Ramanan Krishnamoorti, a professor of chemical and biomolecular engineering at the University of Houston, studied under Graessley at Princeton and remembers him as "an amazing mentor, gently guiding me to being a better person."

"The scientific work that he exemplified, and many of us as his students learned, was that the simplest physically elegant models were usually the best to understand complex phenomena," said Krishnamoorti, who also serves as chief energy officer and the interim vice chancellor for research and technology transfer at the University of Houston.

During his career, Graessley moved between industry and academia, holding faculty appointments at Northwestern University and Princeton as well as a research position at Exxon. He specialized in two areas of polymer research. The first involved how the entanglement of polymers at the molecular level, like spaghetti in a bowl, affects the flow of liquid polymer. Unlocking the mechanisms of polymer flow is important not only for better understanding the material, but for manufacturing processes that rely on working with polymers.
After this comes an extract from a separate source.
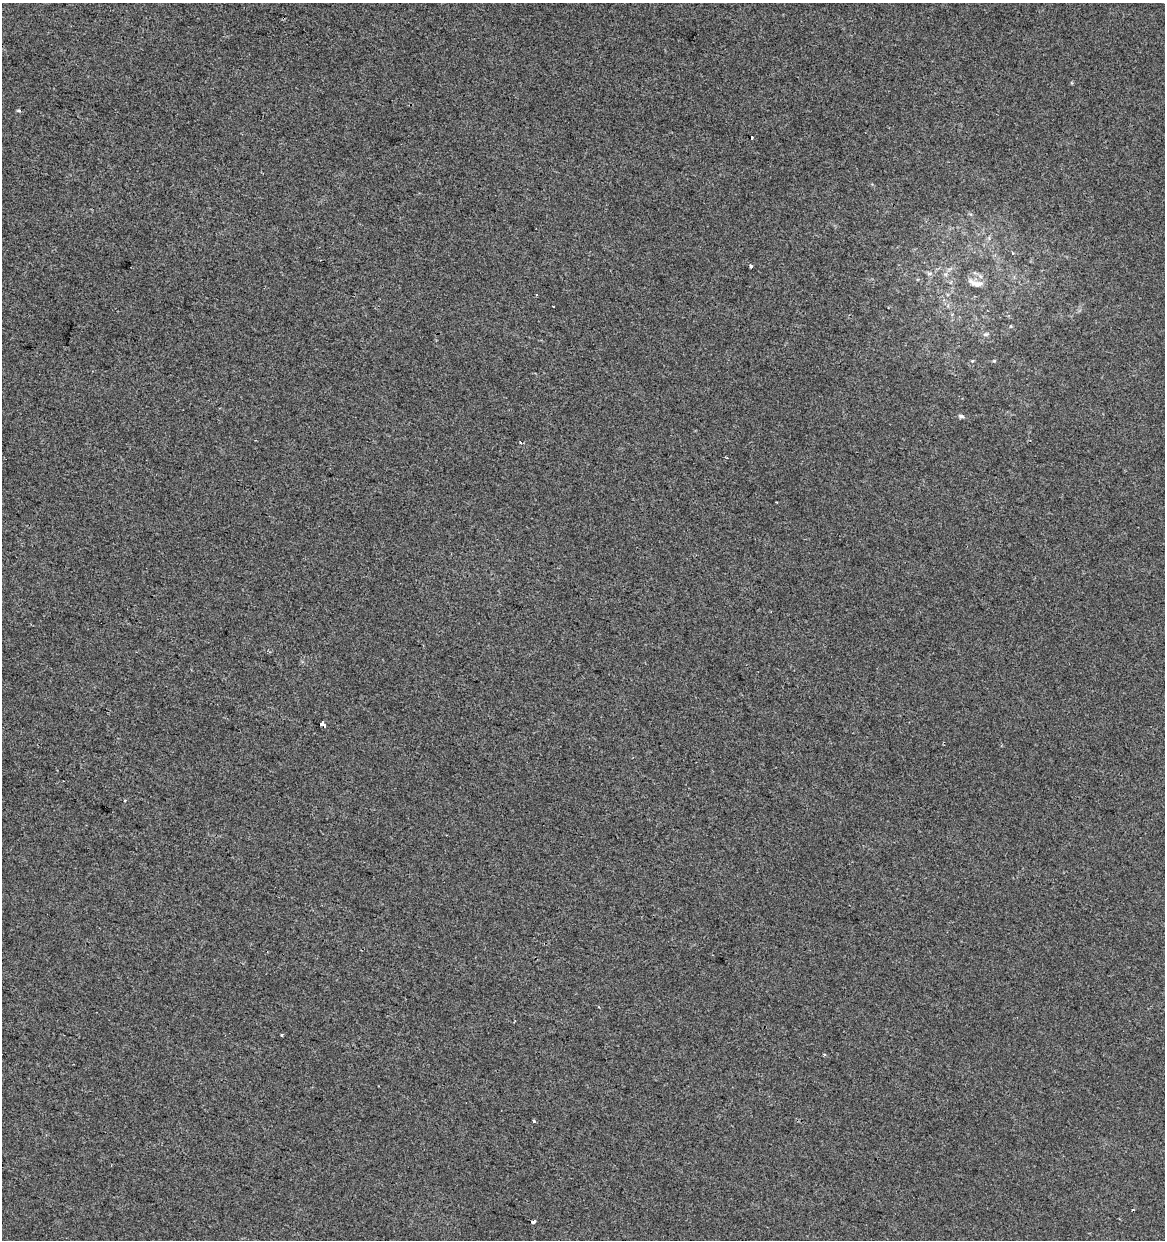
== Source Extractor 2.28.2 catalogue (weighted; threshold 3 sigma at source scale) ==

The entanglement can make understanding the details of polymers flow, which is important for manufacturing, much more difficult, said Register, who co-taught an undergraduate polymer class with Graessley during his time at Princeton. "Quantitatively understanding this was a key part of Bill's research."
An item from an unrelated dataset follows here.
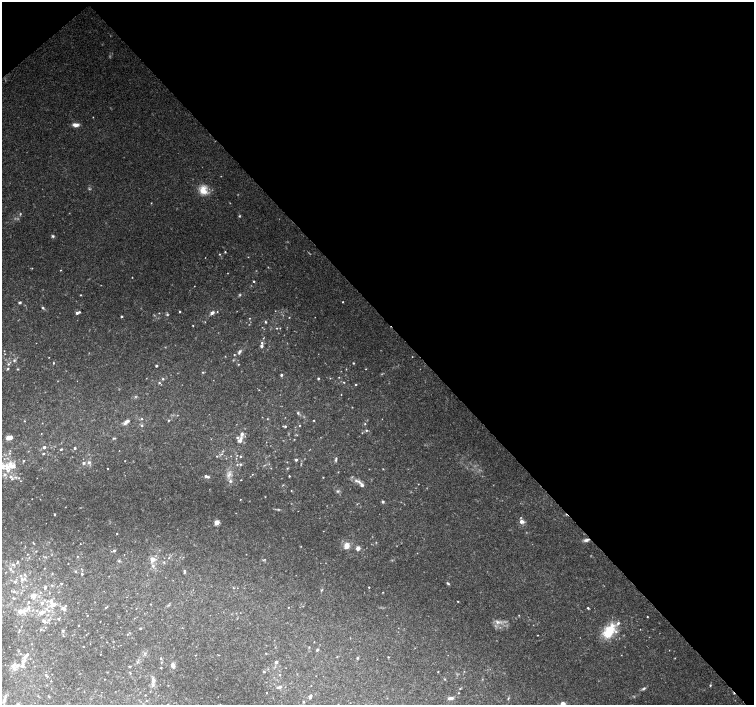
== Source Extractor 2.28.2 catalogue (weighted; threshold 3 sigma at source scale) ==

Later in his career, Graessley began to research the mixing of polyolefins, the type of polymer used to make plastic bags and pipes frequently used in plumbing.  Because polyolefins resist mixing, better understanding their behavior could allow for improvements in materials processing and recycling. 
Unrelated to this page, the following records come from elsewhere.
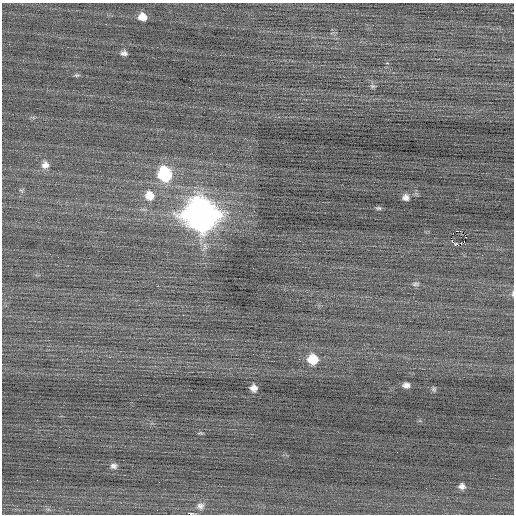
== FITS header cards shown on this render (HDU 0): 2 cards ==
NAXIS1  =                  512 / Axis length
NAXIS2  =                  512 / Axis length

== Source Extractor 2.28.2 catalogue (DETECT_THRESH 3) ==
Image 512 x 512 px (HDU 0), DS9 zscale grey, 1 PNG px = 1 image px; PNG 516 x 516 px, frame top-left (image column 1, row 512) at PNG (2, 3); no overlay
Background 0.019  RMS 0.75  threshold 2.24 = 3 sigma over >= 5 px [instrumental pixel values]
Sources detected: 27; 2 with non-positive FLUX_AUTO (blend fragments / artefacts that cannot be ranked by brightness) are not listed; the other 25 listed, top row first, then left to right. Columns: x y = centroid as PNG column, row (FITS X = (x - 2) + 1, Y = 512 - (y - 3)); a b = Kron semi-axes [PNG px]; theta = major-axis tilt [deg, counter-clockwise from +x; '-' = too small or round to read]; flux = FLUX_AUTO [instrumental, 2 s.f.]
"They are the largest volume polymers and, as a result, are the largest components of the waste stream," Register said. 

Scott Wasserman, an associate R&D director at Dow Chemical and one of Graessley's former students, said that for 25 years he has applied the lessons he learned under Graessley. 

"The greatest lesson was to see things on a molecular level and to appreciate the critical need to picture not only single reference molecules in complex systems, but to allow for the surrounding molecules to be moving as well," he said.

Wasserman said that his father worked as a laboratory technician at Exxon and was a contemporary of Graessley at the company. He recalled that his father and his co-workers encouraged him to study under Graessley because of his reputation as a researcher at Exxon. "Shortly after I joined Professor Graessley's research group at Princeton, my father was there to visit," Wasserman said. "I will never forget Professor Graessley graciously inviting us into his office to sit down and chat for a while. Twenty-seven years later I remember it as if it was yesterday."

Graessley was born on Sept. 10, 1933, in Muskegon, Michigan. He graduated from the University of Michigan with bachelor's degrees in chemistry and chemical engineering in 1956 and received his doctorate from the university in chemical engineering in 1960. After working as a senior chemist for the Air Reduction Co., he became a professor of both chemical engineering and of materials science at Northwestern University. After 19 years at Northwestern, Graessley returned to private industry to work as a senior scientific adviser at Exxon Corporate Research Laboratories. He joined the Princeton faculty as a professor of chemical engineering in 1987. Among many honors, Graessley was a member of the National Academy of Engineering and he received the Bingham Medal from the Society of Rheology and the Polymer Physics Prize from the American Physical Society.

William Schowalter, the Class of 1950 Professor of Engineering and Applied Science, Emeritus, and a colleague, described Graessley as a careful researcher who merged insights gained from his time in industry and academia. He said Graessley had left Northwestern at a time when Exxon was building a leading research lab in New Jersey and offered opportunities not typically available at universities.

"He was a better researcher because of his time at Exxon and at Northwestern," Schowalter said. Personally, he said, Graessley was a private man and a dedicated scholar. "He was a wonderful colleague."